The disbursal of ₹10,000 as the first instalment of a ₹2-lakh bonanza announced for women by the Nitish Kumar-led Bihar government has raised eyebrows. Though the timing of the announcement brought up rightful questions about vote-bank politics, Bihar is not the first state to announce direct money transfers for women before an election. All major parties have resorted to similar schemes in the name of facilitating self-employment. In neighbouring Jharkhand, the JMM-Congress alliance introduced a similar unconditional scheme to transfer ₹2,500 a month just before the assembly election last year. Ditto for Maharashtra, where the BJP-led alliance timed the announcement of the ₹1,500-a-month Majhi Ladki Bahin Yojana with the 2024 state polls.
Such schemes have indeed caught a political tailwind in recent years. A new report by PRS Legislative Research shows that as many as 12 states will collectively spend a whopping ₹1.68 lakh crore on unconditional cash transfers to women in 2025-26—up from just two states implementing such programmes three years ago. The Supreme Court has expressed concerns over the timing of such schemes.
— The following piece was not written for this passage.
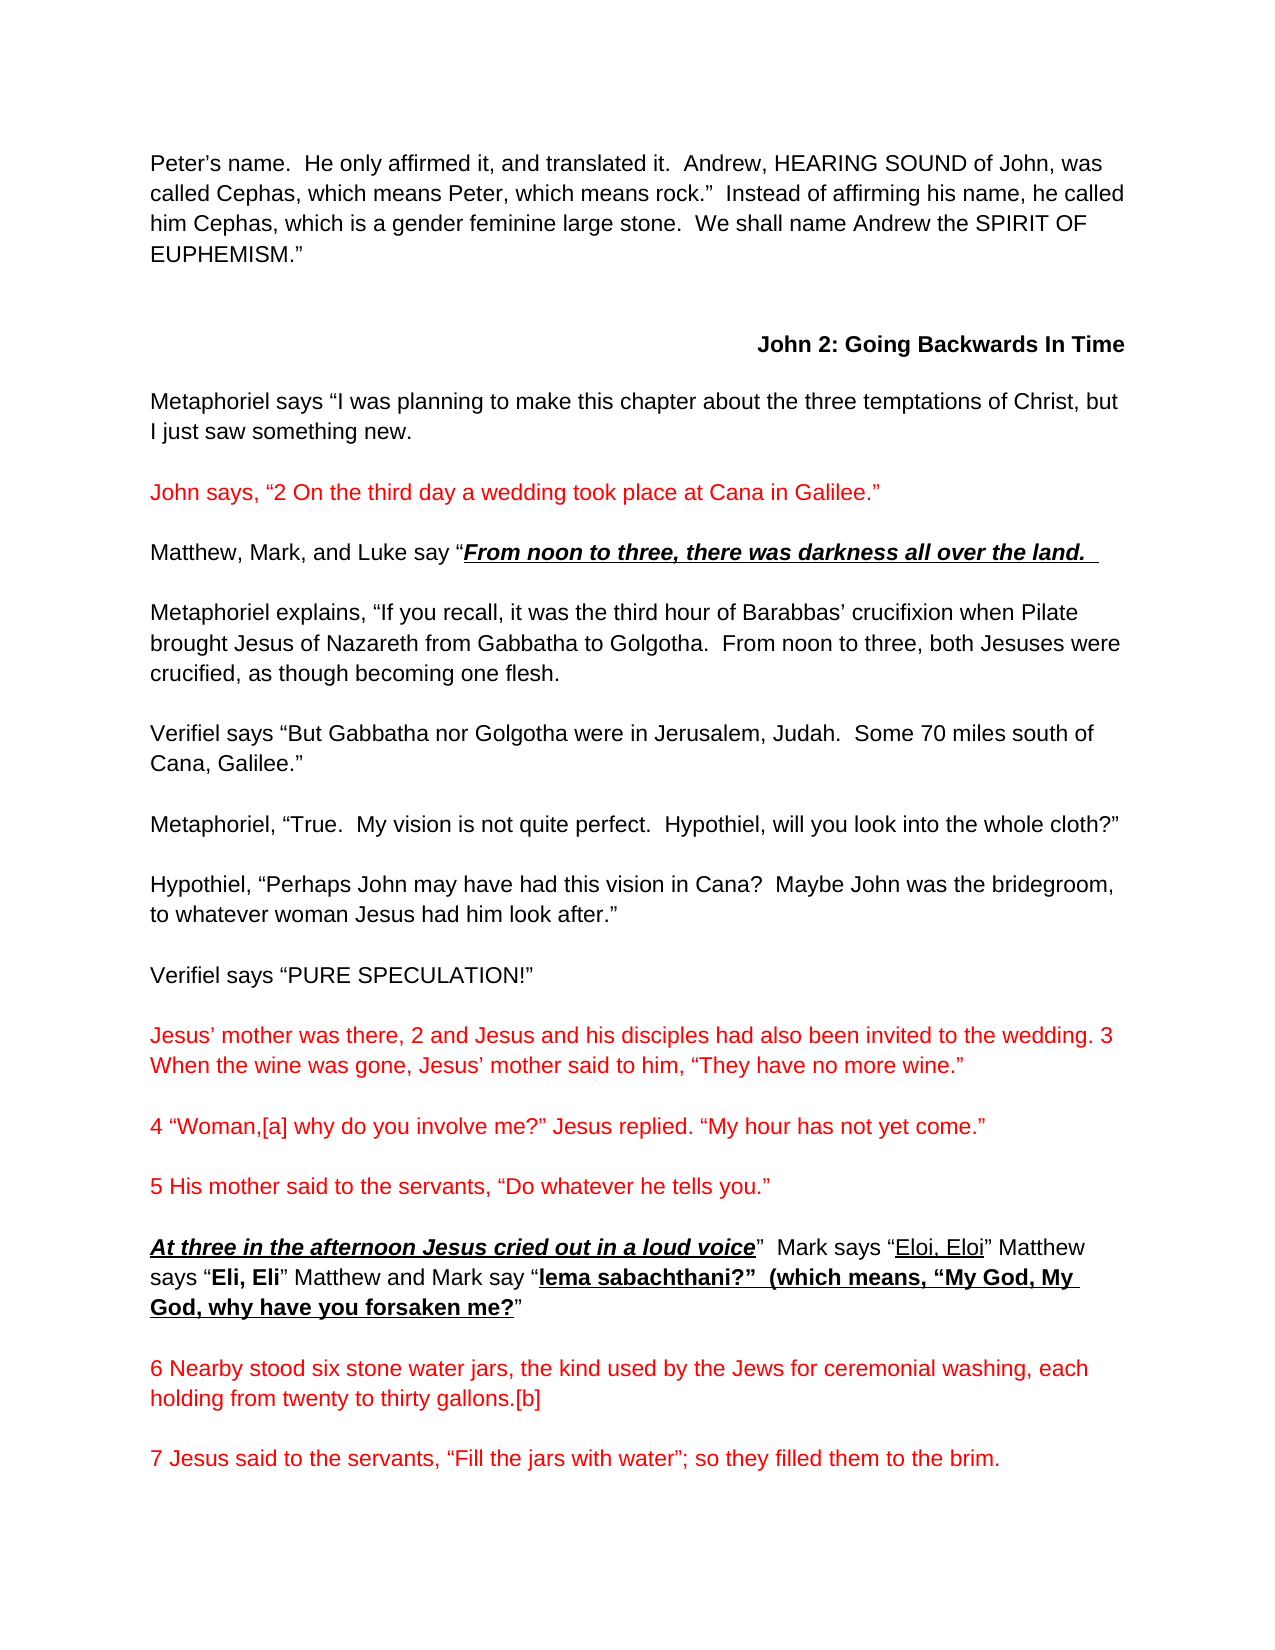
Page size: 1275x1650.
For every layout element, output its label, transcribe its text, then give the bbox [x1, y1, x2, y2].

subtitle John 2: Going Backwards In Time [150, 331, 1125, 358]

It’s also true that these schemes put enormous pressure on the state coffers. The PRS report points out that of the dozen states with such transfer schemes, six have projected revenue deficits this financial year. There is no doubt these schemes must be run prudently and be delinked from elections. However, in the long run, unconditional cash transfers have a huge liberating impact on women, who continue to face patriarchy and oppression. The International Labour Organization has highlighted that women worldwide continue to earn a fifth less than men on average for the same jobs—all while performing three-quarters of unpaid care work, too. Many studies have shown cash transfers improve households’ nutritional security, enhance empowerment, increase voter turnouts, and reduce dependence on usurious moneylenders. Thus the schemes must be supported one way or another. One way to take off the political edge that devolves on parties announcing such schemes could be for them to morph into a universal basic income aimed at half the population in all states. For that, new fiscal calculations will surely have to be drawn up.